-- Opening Marker --

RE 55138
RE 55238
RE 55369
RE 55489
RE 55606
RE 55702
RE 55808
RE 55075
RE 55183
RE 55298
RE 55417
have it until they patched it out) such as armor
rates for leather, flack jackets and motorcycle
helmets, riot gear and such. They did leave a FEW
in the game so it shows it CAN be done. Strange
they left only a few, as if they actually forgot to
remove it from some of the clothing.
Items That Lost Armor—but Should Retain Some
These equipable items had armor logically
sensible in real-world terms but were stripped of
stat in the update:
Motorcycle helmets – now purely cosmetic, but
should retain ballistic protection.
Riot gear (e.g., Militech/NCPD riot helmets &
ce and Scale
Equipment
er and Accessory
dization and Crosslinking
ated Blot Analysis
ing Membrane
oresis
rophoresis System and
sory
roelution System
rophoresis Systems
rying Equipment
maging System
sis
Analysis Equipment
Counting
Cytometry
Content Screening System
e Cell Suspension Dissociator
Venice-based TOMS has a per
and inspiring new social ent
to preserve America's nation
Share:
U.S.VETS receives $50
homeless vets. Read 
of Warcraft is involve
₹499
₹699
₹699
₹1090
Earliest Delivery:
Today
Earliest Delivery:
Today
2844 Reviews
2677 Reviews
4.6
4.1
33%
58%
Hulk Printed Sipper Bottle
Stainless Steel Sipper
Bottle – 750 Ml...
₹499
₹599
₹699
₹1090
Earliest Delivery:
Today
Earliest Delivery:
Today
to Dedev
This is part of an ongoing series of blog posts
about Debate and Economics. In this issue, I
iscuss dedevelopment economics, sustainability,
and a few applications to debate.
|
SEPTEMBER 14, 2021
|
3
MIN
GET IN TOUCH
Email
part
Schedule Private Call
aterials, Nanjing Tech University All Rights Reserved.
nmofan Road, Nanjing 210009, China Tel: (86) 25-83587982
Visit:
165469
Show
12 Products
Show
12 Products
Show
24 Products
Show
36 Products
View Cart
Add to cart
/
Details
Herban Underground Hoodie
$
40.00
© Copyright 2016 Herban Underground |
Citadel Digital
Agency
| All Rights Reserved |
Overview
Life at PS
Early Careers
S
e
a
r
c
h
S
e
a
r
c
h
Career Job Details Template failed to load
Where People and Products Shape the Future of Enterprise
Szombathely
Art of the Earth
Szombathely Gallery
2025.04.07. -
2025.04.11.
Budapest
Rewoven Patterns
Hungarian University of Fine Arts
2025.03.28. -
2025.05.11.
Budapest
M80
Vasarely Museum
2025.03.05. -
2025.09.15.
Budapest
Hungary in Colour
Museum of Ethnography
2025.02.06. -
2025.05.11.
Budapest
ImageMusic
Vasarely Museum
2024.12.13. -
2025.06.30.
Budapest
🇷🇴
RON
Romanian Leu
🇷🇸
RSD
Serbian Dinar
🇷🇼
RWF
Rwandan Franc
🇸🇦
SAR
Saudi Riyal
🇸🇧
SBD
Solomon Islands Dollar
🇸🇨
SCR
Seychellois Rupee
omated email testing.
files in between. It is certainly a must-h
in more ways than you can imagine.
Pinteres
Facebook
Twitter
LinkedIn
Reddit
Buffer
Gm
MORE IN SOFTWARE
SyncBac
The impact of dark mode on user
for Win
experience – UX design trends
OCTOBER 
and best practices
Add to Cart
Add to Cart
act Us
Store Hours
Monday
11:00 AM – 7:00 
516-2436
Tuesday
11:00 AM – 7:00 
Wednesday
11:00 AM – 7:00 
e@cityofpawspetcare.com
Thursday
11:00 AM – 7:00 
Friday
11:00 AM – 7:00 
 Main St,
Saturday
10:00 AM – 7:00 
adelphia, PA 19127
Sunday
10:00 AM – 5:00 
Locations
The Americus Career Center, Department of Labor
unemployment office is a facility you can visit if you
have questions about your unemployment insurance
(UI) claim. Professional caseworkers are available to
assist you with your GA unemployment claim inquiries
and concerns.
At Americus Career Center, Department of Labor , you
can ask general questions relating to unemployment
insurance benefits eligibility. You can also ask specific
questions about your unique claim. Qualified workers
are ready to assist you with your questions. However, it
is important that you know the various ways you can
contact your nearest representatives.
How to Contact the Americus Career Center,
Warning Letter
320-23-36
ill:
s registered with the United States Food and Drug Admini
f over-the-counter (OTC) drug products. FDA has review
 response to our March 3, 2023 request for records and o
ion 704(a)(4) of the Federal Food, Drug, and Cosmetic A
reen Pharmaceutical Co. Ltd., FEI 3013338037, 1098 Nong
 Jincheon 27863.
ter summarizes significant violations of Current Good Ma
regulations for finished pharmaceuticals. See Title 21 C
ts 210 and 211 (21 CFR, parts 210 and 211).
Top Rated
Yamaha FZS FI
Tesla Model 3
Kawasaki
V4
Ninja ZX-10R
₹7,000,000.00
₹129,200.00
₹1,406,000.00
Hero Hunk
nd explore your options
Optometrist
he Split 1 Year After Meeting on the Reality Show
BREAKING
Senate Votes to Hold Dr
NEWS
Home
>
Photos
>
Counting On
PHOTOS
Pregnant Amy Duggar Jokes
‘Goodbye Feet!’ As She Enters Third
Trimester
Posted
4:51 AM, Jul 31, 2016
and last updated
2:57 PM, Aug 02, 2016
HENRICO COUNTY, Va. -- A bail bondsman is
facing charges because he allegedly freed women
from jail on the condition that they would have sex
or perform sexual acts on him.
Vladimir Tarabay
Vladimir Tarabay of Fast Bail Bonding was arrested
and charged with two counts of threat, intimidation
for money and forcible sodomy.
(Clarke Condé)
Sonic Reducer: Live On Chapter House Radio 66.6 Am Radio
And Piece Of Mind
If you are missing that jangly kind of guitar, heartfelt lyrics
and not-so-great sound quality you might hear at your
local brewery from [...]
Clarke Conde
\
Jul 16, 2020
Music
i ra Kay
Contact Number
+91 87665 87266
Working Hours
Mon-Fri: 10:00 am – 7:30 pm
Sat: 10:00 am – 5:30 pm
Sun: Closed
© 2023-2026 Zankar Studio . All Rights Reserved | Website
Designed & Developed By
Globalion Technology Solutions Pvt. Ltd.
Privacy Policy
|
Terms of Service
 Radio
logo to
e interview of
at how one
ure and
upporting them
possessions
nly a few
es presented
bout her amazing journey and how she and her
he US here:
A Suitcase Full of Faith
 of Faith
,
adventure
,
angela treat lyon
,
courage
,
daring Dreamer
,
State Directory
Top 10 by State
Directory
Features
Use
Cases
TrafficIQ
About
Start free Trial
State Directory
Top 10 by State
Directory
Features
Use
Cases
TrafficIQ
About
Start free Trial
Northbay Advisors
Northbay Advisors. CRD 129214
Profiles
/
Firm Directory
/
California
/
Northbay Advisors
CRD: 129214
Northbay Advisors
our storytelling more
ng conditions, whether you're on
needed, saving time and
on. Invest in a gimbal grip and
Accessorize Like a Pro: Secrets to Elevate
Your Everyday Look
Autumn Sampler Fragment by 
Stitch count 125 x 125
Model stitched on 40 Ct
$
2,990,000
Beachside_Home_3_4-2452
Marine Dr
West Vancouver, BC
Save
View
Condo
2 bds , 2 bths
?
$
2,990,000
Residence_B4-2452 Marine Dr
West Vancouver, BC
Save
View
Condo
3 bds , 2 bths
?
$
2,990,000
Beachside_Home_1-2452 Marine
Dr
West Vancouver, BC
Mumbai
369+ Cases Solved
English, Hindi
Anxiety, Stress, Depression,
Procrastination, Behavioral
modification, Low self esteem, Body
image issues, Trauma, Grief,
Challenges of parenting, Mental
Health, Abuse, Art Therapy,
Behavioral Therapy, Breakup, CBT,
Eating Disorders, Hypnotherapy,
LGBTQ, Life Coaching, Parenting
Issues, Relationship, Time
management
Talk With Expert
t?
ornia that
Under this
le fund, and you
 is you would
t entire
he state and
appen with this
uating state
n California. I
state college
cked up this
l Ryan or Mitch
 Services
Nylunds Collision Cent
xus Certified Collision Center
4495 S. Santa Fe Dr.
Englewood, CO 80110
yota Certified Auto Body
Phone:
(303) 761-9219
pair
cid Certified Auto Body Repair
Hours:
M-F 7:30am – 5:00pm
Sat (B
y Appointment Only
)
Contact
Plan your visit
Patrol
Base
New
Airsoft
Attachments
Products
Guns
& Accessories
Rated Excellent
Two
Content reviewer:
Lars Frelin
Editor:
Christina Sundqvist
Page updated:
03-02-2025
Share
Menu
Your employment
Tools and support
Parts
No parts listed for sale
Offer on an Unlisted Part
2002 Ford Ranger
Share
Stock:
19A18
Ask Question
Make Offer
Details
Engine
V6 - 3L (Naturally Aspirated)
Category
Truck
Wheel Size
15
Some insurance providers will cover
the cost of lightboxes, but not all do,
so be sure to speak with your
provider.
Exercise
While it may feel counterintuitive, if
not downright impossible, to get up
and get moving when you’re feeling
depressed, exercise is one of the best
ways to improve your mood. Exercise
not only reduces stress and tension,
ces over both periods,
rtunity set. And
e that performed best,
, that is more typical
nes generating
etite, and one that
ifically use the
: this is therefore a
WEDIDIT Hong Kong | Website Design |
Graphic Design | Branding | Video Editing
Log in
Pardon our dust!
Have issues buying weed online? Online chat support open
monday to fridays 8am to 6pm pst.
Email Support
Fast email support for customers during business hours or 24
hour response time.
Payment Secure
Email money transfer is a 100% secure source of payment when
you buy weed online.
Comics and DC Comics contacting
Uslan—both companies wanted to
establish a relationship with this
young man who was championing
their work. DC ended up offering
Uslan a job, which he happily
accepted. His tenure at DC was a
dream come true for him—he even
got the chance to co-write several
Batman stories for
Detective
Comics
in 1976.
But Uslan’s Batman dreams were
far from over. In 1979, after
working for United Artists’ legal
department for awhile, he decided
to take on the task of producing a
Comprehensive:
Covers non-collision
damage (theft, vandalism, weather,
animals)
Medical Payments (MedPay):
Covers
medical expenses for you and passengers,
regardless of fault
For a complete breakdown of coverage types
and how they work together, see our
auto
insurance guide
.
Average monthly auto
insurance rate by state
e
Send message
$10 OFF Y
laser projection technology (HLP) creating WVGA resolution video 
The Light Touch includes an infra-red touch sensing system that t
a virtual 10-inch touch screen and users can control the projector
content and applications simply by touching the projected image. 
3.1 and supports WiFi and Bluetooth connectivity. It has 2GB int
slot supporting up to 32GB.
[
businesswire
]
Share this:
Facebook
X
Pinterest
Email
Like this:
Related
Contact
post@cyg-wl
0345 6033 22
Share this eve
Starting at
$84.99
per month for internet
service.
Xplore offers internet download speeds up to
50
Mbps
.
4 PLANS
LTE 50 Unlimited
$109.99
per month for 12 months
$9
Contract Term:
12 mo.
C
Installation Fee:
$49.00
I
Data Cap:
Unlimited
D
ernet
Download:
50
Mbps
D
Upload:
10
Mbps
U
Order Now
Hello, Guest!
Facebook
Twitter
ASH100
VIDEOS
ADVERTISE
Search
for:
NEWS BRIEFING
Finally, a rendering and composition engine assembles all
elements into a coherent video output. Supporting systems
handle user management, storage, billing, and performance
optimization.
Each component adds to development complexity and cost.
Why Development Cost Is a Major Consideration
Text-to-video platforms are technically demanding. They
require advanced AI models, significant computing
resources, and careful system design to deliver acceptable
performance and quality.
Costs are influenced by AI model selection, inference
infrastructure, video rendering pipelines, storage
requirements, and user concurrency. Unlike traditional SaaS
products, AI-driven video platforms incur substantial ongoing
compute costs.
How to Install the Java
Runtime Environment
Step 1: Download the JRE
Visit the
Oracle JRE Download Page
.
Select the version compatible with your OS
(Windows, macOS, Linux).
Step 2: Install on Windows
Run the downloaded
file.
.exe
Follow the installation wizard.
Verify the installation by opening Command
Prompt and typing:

-- Closing Marker --

* Exercise *
Print the stretch of the data from the very start through the line containing "Items That Lost Armor—but Should Retain Some", including that line, word for word.

* Answer to the exercise *
RE 55138
RE 55238
RE 55369
RE 55489
RE 55606
RE 55702
RE 55808
RE 55075
RE 55183
RE 55298
RE 55417
have it until they patched it out) such as armor
rates for leather, flack jackets and motorcycle
helmets, riot gear and such. They did leave a FEW
in the game so it shows it CAN be done. Strange
they left only a few, as if they actually forgot to
remove it from some of the clothing.
Items That Lost Armor—but Should Retain Some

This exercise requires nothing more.